To me, line control is more a matter of efficiently managing a drift in preparation for a hook set. The latter part is critical. When nymph fishing, it’s all about getting into position to STRIKE (aka set the hook and close the deal).
I am more focused on coaching my guests to become the best strikers on the river, than I am worried about leading them to make perfect mends. As a matter of fact, I start teaching new anglers with the hook set, before I teach them about a mend. Though both are important, I want the notion of ‘SET THE HOOK’ to be at the very forefront of every angler’s mind. It’s about being prepared to strike, as soon as a rig hits the water. It’s about getting into what I call, “strike position” and managing line to stay at the ready to pull the trigger.
I break strike position down with three key concepts: LEAD. MEND. POINT. I’ll explain below.
The first key word to remember is ‘LEAD.” To clarify the term as it relates to hook set readiness, visualize yourself at the end of a roll cast upstream. As soon as your nymph rig hits the water your casting arm is moving the same speed that your indicator is drifting.

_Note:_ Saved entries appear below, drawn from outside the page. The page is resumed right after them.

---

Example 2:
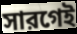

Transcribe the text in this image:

সারগেই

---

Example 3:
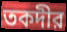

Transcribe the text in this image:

তকদীর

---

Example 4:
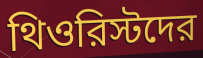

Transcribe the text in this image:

থিওরিস্টদের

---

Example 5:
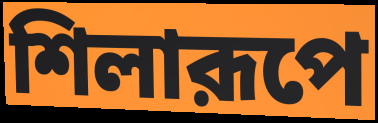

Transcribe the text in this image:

শিলারূপে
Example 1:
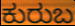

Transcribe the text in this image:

ಕುರುಬ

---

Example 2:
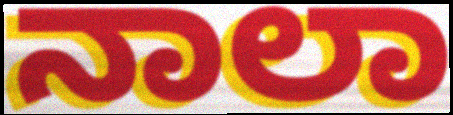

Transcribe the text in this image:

ನಾಲಾ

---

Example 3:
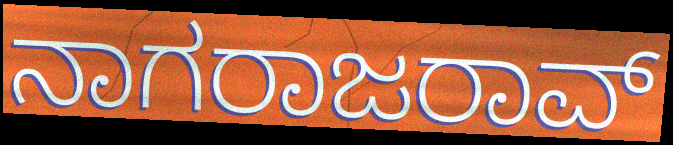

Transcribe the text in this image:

ನಾಗರಾಜರಾವ್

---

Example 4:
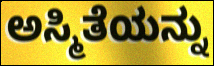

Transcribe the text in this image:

ಅಸ್ಮಿತೆಯನ್ನು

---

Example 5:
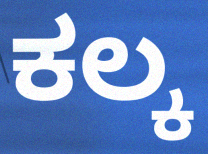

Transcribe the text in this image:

ಕಲ್ಕ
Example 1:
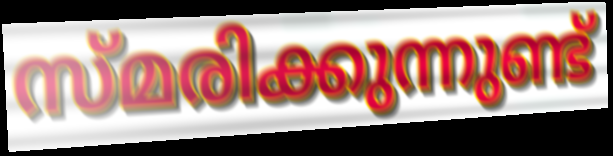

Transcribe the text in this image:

സ്മരിക്കുന്നുണ്ട്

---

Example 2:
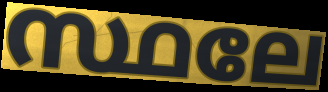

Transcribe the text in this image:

സ്ഥലേ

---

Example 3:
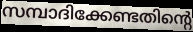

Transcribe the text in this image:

സമ്പാദിക്കേണ്ടതിന്റെ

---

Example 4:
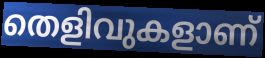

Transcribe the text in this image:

തെളിവുകളാണ്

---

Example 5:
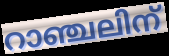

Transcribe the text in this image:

റാഞ്ചലിന്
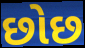
છોછ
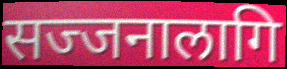
सज्जनालागि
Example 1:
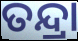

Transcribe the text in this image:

ତନ୍ଦ୍ରା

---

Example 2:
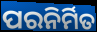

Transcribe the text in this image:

ପରନିର୍ମିତ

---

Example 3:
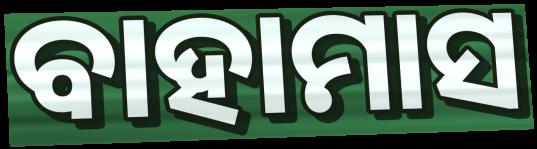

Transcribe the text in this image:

ବାହାମାସ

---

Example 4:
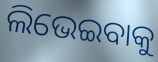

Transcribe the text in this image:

ଲିଭେଇବାକୁ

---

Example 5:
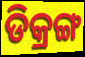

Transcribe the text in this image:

ଡିକ୍ରଙ୍ଗ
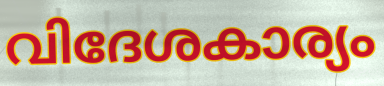
വിദേശകാര്യം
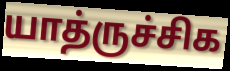
யாத்ருச்சிக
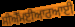
ਸੀਐੱਮਈਆਰਆਈ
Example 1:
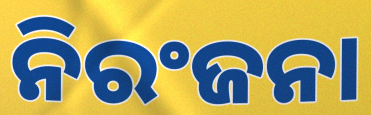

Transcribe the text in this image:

ନିରଂଜନା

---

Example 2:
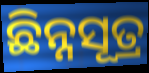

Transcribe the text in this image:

ଛିନ୍ନସୂତ୍ର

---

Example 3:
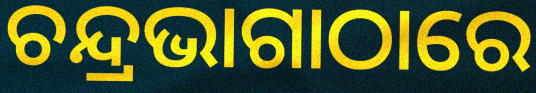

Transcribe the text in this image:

ଚନ୍ଦ୍ରଭାଗାଠାରେ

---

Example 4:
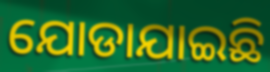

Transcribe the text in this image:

ଯୋଡାଯାଇଛି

By moving your arm this way, like a shotgun barrel following the bouncing bubble, there should be a relatively straight line from the rod tip on through to the indicator. You may have to use your other hand to strip in a little line as it is drifting downstream. Alternatively, raise your arm as the indicator drifts nearest to you, and lower as it moves away (forming almost a rainbow like arc with the rod tip) This LEAD with the rod/arm puts you in a perfect strike position to set the hook in a quick downstream tug. But most importantly you are now ready to strike rather than mend. Remember this is your number one job.

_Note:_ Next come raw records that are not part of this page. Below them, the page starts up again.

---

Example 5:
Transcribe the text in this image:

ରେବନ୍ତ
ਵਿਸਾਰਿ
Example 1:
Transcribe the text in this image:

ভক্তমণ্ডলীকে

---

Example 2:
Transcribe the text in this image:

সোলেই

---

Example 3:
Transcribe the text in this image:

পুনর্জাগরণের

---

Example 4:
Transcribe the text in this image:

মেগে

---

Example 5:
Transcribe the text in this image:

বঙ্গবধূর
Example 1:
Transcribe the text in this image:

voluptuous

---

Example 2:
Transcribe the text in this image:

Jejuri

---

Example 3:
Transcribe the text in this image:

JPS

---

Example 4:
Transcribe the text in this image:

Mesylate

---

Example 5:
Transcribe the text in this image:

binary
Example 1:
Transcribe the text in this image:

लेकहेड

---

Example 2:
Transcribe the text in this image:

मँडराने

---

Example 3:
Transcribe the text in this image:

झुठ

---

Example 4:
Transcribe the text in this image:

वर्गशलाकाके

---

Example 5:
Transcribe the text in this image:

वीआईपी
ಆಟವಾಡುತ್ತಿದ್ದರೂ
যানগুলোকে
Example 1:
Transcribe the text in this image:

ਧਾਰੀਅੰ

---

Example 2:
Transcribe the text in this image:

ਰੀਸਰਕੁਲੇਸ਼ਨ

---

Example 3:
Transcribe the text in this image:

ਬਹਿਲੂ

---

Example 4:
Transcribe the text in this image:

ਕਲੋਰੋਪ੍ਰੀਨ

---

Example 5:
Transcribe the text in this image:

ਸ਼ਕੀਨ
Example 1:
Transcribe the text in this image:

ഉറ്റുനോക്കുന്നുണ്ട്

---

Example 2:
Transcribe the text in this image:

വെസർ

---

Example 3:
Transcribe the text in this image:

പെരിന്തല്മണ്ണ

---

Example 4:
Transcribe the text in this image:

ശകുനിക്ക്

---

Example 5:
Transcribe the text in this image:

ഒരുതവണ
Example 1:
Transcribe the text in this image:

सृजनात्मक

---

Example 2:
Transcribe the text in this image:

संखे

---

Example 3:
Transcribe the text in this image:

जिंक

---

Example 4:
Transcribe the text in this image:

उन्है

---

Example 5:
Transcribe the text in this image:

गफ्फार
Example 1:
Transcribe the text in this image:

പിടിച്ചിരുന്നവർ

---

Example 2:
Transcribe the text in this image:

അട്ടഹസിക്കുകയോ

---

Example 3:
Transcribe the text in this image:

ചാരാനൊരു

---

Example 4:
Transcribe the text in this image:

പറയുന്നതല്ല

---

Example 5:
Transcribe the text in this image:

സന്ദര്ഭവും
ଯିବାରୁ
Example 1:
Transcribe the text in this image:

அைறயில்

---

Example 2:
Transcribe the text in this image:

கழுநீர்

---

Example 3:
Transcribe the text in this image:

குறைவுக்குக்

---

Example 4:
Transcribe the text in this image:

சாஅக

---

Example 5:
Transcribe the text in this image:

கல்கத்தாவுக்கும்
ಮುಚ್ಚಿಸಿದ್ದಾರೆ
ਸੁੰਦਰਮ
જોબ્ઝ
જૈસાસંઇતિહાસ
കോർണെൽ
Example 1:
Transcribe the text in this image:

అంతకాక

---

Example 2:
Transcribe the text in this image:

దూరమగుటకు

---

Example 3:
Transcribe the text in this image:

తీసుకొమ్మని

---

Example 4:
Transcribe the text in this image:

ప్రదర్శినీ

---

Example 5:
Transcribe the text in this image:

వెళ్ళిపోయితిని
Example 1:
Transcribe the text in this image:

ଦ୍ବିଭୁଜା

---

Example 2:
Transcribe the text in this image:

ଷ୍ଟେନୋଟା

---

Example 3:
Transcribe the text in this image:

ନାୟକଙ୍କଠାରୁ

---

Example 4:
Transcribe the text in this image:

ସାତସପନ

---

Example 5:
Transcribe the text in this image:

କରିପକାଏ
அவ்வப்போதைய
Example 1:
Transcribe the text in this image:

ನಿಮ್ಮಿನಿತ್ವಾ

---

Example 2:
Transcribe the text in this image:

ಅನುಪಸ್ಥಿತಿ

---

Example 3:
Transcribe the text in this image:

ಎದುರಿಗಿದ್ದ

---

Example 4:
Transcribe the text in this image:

Now when your drift floats past your shoulder, this is when you throw your first “MEND.” Adjust your line quickly so you can get right back to your lead position. (Note: I am purposefully under-describing this component…).
I call this final position ‘POINT.’
As soon as you mend, you quickly point your rod slightly downstream of your indicator. Once again this puts you in the perfect strike position. Don’t delay. Admiring the mend is not as cool as admiring a beautiful Rocky Mountain trout. Get that rod back downstream to where you’re at the ready if a fish decides to sip your bug.

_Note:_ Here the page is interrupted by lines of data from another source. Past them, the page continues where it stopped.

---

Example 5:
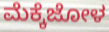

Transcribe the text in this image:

ಮೆಕ್ಕೆಜೋಳ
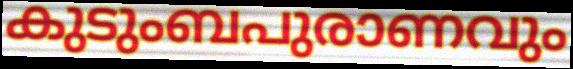
കുടുംബപുരാണവും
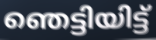
ഞെട്ടിയിട്ട്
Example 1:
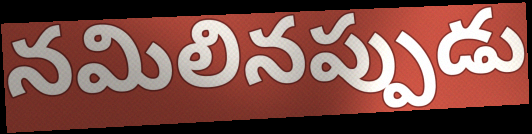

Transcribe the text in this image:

నమిలినప్పుడు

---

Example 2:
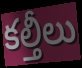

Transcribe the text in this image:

కల్తీలు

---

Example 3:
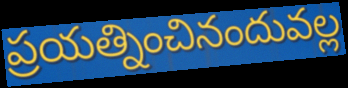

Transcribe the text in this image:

ప్రయత్నించినందువల్ల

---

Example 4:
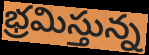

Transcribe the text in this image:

భ్రమిస్తున్న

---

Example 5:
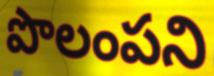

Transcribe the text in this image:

పొలంపని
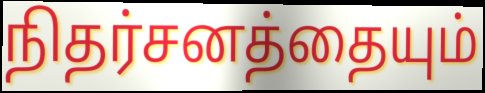
நிதர்சனத்தையும்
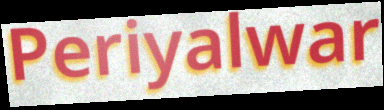
Periyalwar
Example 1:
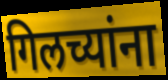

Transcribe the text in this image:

गिलच्यांना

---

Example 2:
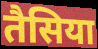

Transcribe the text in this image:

तैसिया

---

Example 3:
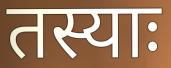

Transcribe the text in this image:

तस्याः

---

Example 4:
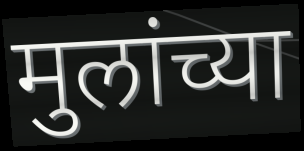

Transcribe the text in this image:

मुलांच्या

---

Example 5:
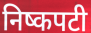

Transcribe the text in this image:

निष्कपटी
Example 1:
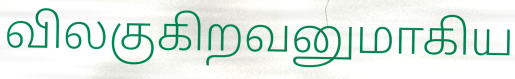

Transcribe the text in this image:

விலகுகிறவனுமாகிய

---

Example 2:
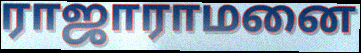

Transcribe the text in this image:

ராஜாராமனை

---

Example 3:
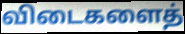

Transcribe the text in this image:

விடைகளைத்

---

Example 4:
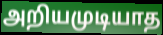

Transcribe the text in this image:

அறியமுடியாத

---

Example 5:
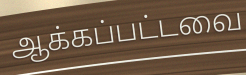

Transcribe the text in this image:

ஆக்கப்பட்டவை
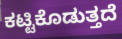
ಕಟ್ಟಿಕೊಡುತ್ತದೆ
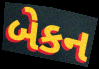
બેકન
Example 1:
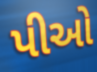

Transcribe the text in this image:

પીઓ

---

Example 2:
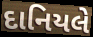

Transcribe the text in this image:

દાનિયલે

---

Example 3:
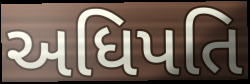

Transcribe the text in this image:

અધિપતિ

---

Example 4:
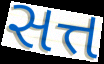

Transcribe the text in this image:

સત્ત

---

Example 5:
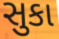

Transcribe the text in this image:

સુકા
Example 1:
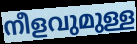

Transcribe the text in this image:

നീളവുമുള്ള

Remember, flies are not scented, and they don’t taste good to trout. They will spit em out faster than a toddler spits out vegetables. THAT is why you need to stay in strike position: Lead > Mend > Point.
Give it a try the next time you hit the river. If it leads to more hook sets, you’re on the right track, and likely hooking more fish.
Ron developed his precision reaction skills while training as a professional table tennis player (truth).
Although “Mend it to bend it” has become a popular expression amongst the kids, Ron believes “Set it to bend it” is where it’s at.